A Bangor police officer returns his dog to his cruiser as a child walks past the Fairmount school in Bangor on Oct. 1, 2021. Credit: Sawyer Loftus / BDN

While schools across much of Maine have faced safety threats in recent weeks, with some prompting schools to close, Maine school safety experts say there’s no cause for alarm.

The threats prompted different reactions in each targeted school, and the fact that they didn’t materialize and students were able to safely return to school or keep learning showed that Maine school administrators successfully put safety protocols and training they’ve received over the years to use.

“Schools should have, at this point in time, really good, sound protocols in place, and it didn’t sound like any of the schools had any issues navigating this,” said Jonathan Shapiro, director of the recently formed Maine School Safety Center at the Maine Department of Education. “They took care of it with their stakeholders, they made the decisions they needed to make, and it worked out well.”

In the span of a little more than a week, schools in Lewiston, the Standish area, Bangor and Old Town faced threats or suspicious messages that caused school officials to take precautions to ensure students’ safety.

Police officers were dispatched to Lewiston High School on Sept. 23 as a precaution and to look into a suspicious note found at the school, but administrators didn’t shut down school for the day.

At Old Town High School, officials found a note written on a first-floor bathroom wall last Wednesday, on Sept. 29, that presented a threat to student and staff safety. As a result, the school was closed Thursday, but reopened the next day with an increased police presence.

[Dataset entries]
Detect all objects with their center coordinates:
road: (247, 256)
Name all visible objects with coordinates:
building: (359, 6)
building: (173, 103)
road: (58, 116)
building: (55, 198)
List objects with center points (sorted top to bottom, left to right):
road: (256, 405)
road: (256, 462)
---
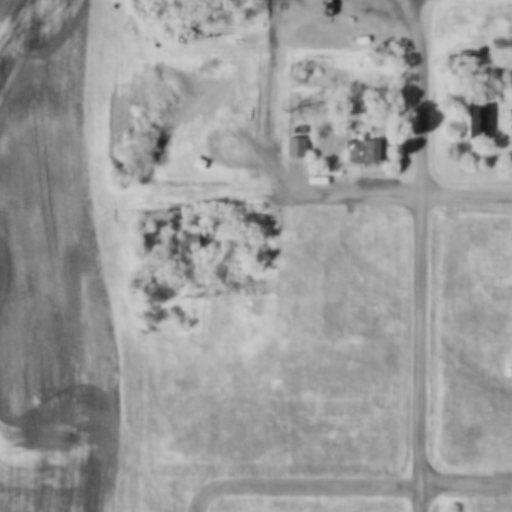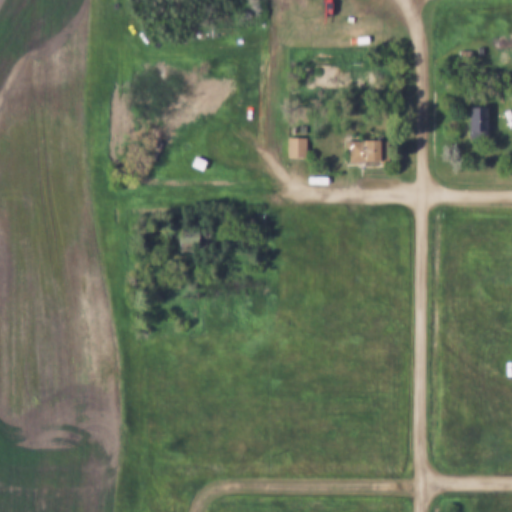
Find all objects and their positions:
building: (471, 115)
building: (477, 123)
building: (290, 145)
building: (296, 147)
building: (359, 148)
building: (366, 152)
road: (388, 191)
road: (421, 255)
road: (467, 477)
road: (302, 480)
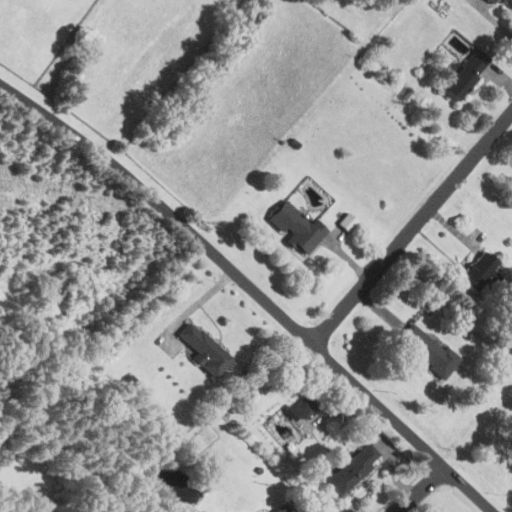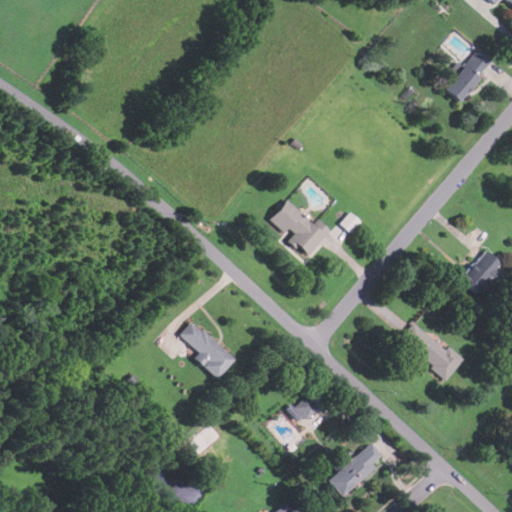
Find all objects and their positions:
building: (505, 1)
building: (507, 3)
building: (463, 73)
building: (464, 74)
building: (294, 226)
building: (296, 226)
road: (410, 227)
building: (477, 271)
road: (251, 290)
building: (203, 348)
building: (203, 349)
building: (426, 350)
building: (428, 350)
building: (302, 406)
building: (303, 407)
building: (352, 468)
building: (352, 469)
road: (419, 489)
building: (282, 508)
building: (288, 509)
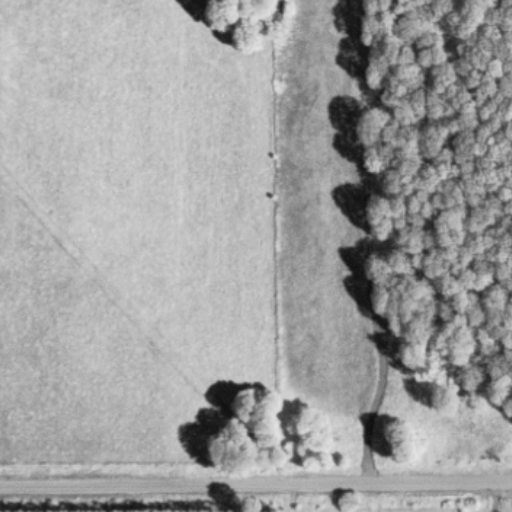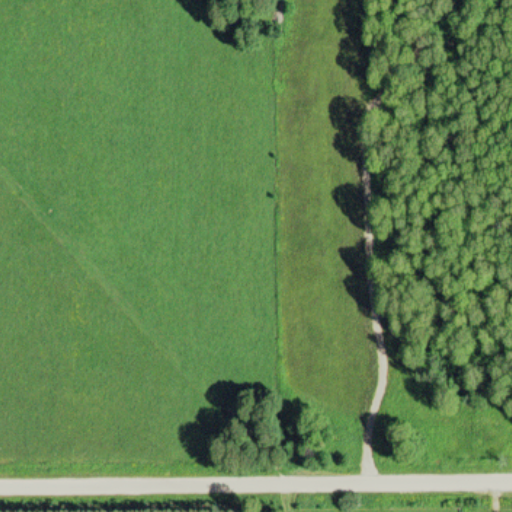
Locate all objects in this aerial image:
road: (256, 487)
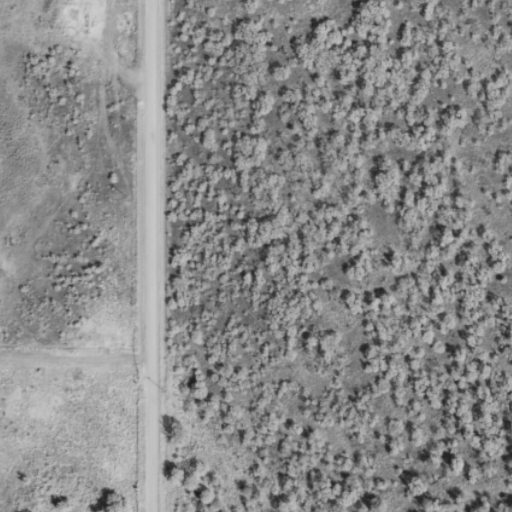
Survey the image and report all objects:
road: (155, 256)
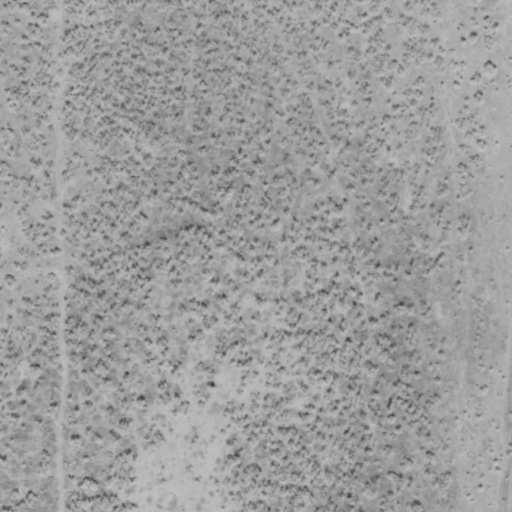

§ PROBLEMS TO SOLVE:
**A)** Rewrite the part of the Maine school safety article that opens with the words containing "While schools across" and closes with "cause for alarm.", substituting "warnings" for every "threats".
**B)** Answer these questions from the Maine school safety article:
(i) Who is the director of the Maine School Safety Center?
(ii) On what date were police officers dispatched to Lewiston High School?
(iii) Where at Old Town High School was the threatening note written?
Work only from the article on Maine school safety threats, not from the rows.

§ FULL SOLUTIONS:
**A)**
While schools across much of Maine have faced safety warnings in recent weeks, with some prompting schools to close, Maine school safety experts say there’s no cause for alarm.

**B)**
(i) Jonathan Shapiro
(ii) Sept. 23
(iii) On a first-floor bathroom wall